When picking out songs for the traditional senior dance, the seniors and I decided we should end with a song that encompasses our time together, something bittersweet. We met at El Puerto to discuss ideas, and when I say this was our go-to spot, it’s an understatement. Anyway, my class has never been traditional. When choosing what we would do for the senior dance, we wanted to make it fit us and be special. To start, we picked songs from the early 2000s, when we are all born. Then we picked classmates, boys and girls, that made us laugh to join us for the performance. Coming back to that bittersweet end song, we chose ‘Someone to You’ by the Banners. I’m going to be honest when I say I just wanted to dance to this song because I knew when the time came, I’d cry. However, I did not think the song would end up feeling so perfect for me, Hailee Stark, Amelia Stoner, and Johnny Nguyen as a group. The last thing we decided was to have the rest of the Tigerettes join us at the end, it was only fitting.
   Waking up at 6:30 a.m. never got any easier let me tell you. Of course, my body got used to it, but at the same time ew. Looking back at my freshman year, I felt so obscure. I usually ended up in the back of a dance, whether that be because I was a lazy dancer (I definitely was) or simply because of my age, I will never know. That year was sort of a transition year between the old coach and the new coach, so the team was a little divided. Our new coach, Meagan Stoner, a dance teacher, and her work ethic surprised some of the upperclassmen I think. I know it must’ve been weird switching coaches with one or two years left, so I’ve never held it against them. I was a shy type, so I really didn’t ever get comfortable around them anyway.
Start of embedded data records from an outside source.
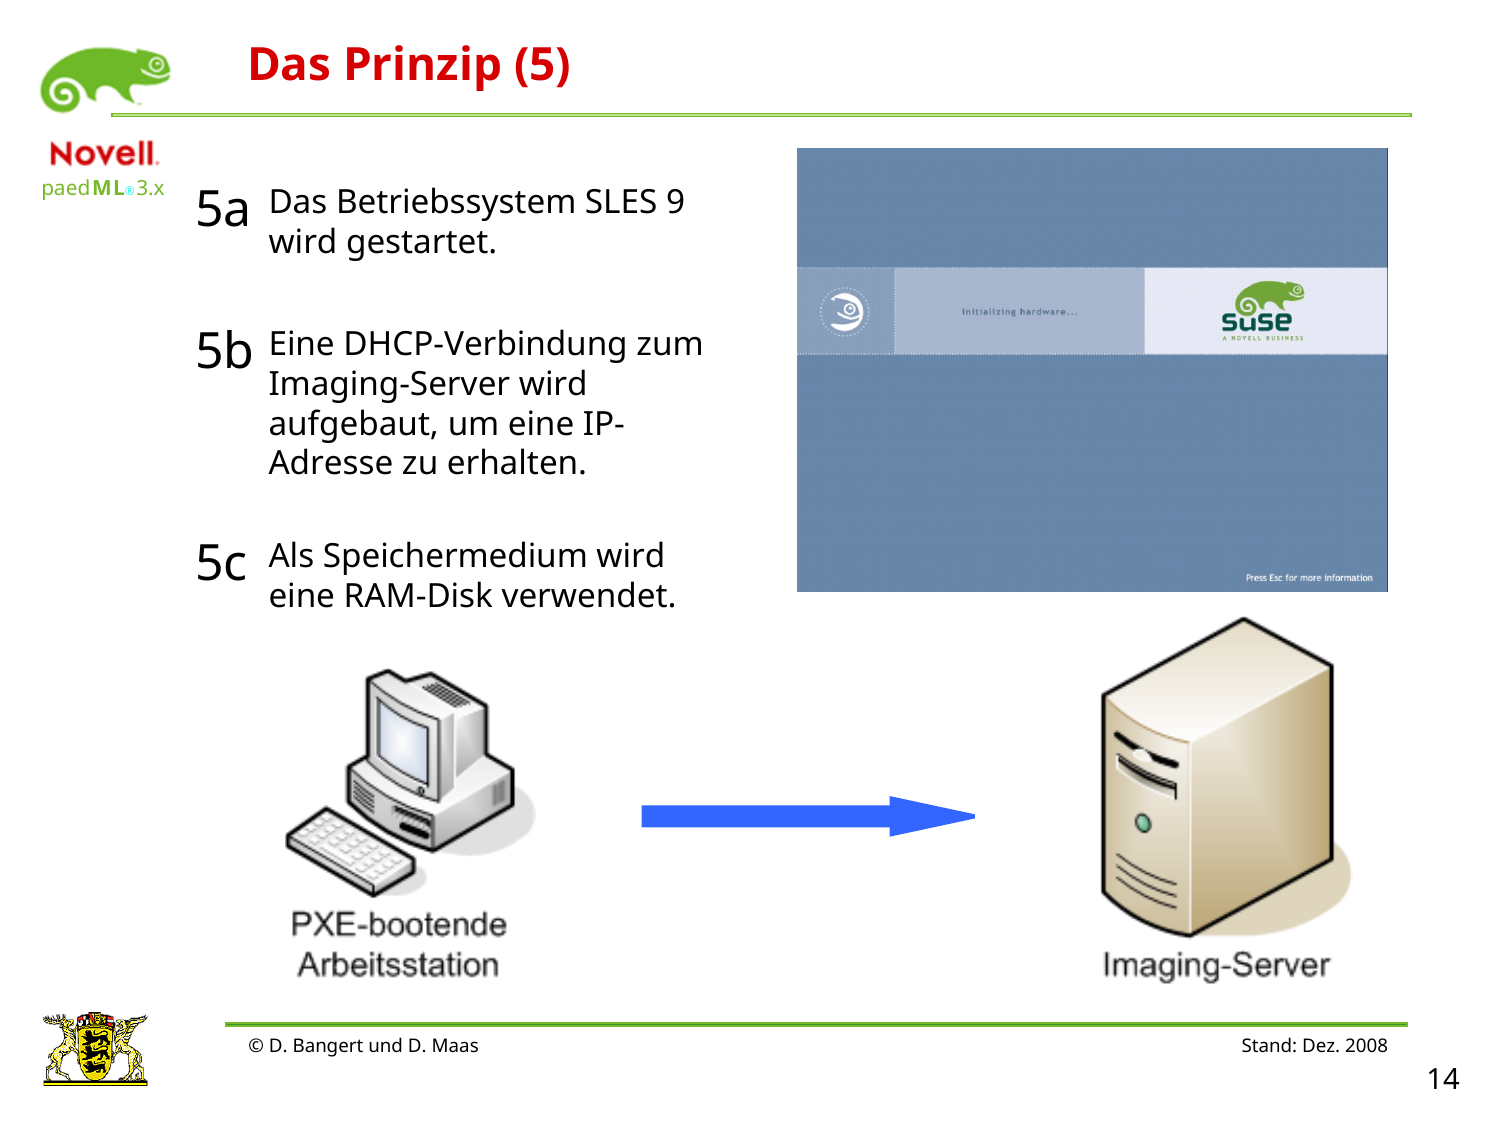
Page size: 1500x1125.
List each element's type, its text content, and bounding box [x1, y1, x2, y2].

picture [41, 1011, 148, 1088]
text_box 5c [180, 522, 280, 599]
text_box Als Speichermedium wird eine RAM-Disk verwendet. [253, 526, 751, 622]
text_box 5a [180, 169, 280, 245]
picture [285, 668, 536, 988]
text_box 5b [180, 310, 280, 387]
text_box Das Betriebssystem SLES 9 wird gestartet. [253, 172, 715, 268]
picture [26, 30, 184, 188]
text_box [643, 798, 975, 835]
title Das Prinzip (5)‏ [232, 12, 1388, 113]
picture [1100, 616, 1353, 988]
text_box Eine DHCP-Verbindung zum Imaging-Server wird aufgebaut, um eine IP-Adresse zu erhalten. [253, 314, 751, 490]
picture [797, 148, 1388, 592]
   My sophomore year I felt much more comfortable. A majority of the dancers were people I had been dancing with at my studio for years. I started to feel more confident about my hip hop technique when Coach Stoner put me next to our senior in the annual state dance. With that being at the beginning of the season, I knew going in I couldn’t stand being in the back again. I still was most of the time, but I told myself it was because of my age (again). Another thing that gave me confidence was our new uniforms. Freshman year my measurements were messed up so when I say my uniforms were tight, oh my goodness they were tight. Being self-conscious didn’t help either. So with the correct measurements, I was feeling pretty good. At our banquet that year, our one senior gave me a gift. It was a sort of cheer type horn made of posterboard and it was graffitied with names and dates. When she handed it to me, she said I made her laugh. She encouraged me to apply to be a captain, which I figured was a long shot. I did it anyway and after I was granted the position, I wrote my name on that horn in big, pink letters.
   My junior year I was forced to leave my comfort zone. Because I was captain I had to make loads of decisions, but the senior I was co-captains with made it fun. We made a pretty decent ‘good cop, bad cop’ pair. I was the good cop because I had no backbone…oops. Being in a position of power, people started putting me at the front of formations, and I was not complaining. I knew not all of the decisions we made were popular (only the ones made at El Puerto were), but I developed a thick skin which, in turn, became a blessing. Junior year was all about improving my leadership and technical abilities. It was also about me starting to put the Tigerettes before myself.
   Senior year has been tough. I’m in multiple leadership positions and multiple college classes, but my love for the team is as intense as ever. It is the first time that I feel completely happy with my team. And what I mean by that is, there was like no drama. Of course, the 7 a.m. tiffs still existed, but I think the people on the team really meshed well together. I knew after football season ended it was only a matter of time before I was putting away my poms. Cut to the four seniors choreographing the senior dance two months later, I don’t think I have ever laughed so hard. The game came around and we started it with our classic senior led ‘I Love My Girls’ chant with the Tigerettes and we were off. When the time came to show the dance off, I was really feeling it. I was prepared to cry at the end of the dance, but Johnny wrote us all a letter and I was a mess from the very beginning. I brushed it off though for the next two minutes until I looked to my right at Hailee before our individual bows. The tears really came down when the Tigerettes came to the floor and hugged us. I needed that hug. When I turned around to face the home crowd one last time I wasn’t trying to hold it in. Snot, tears, mascara, everything was present in that moment. I heard the song end and I could not believe it was for the last time. We seniors cried for a solid half hour after that. We were done dancing for the Tigerettes.
All I can say is I had the time of my life dancing for this team. I love my girls so much. I’ve made lifelong friends and learned lifelong lessons in my four years. Thank you to everyone, my parents, my friends, my classmates, my teammates, my seniors (and everyone who was forced to watch us) for all of the support. I’m going to remember this experience as the thing that changed my life. When I miss it I’ll probably just call some dancers up and hop over to El Puerto. And honestly, that end song? I’ll probably never listen to it again. I don’t want to replace the memory of my last moments dancing as a Tigerette.